■ PROBLEM TO WORK ON:
Filter the listing below down to the lines that contain the string "Rava". Treat the match as case-sensitive.

■ Collection entries:
_____
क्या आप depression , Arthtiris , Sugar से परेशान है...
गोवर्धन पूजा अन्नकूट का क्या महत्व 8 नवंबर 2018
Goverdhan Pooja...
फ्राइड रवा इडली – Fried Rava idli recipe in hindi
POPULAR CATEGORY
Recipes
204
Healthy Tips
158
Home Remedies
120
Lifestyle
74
_____
■ RESULT OF THE TASK:
फ्राइड रवा इडली – Fried Rava idli recipe in hindi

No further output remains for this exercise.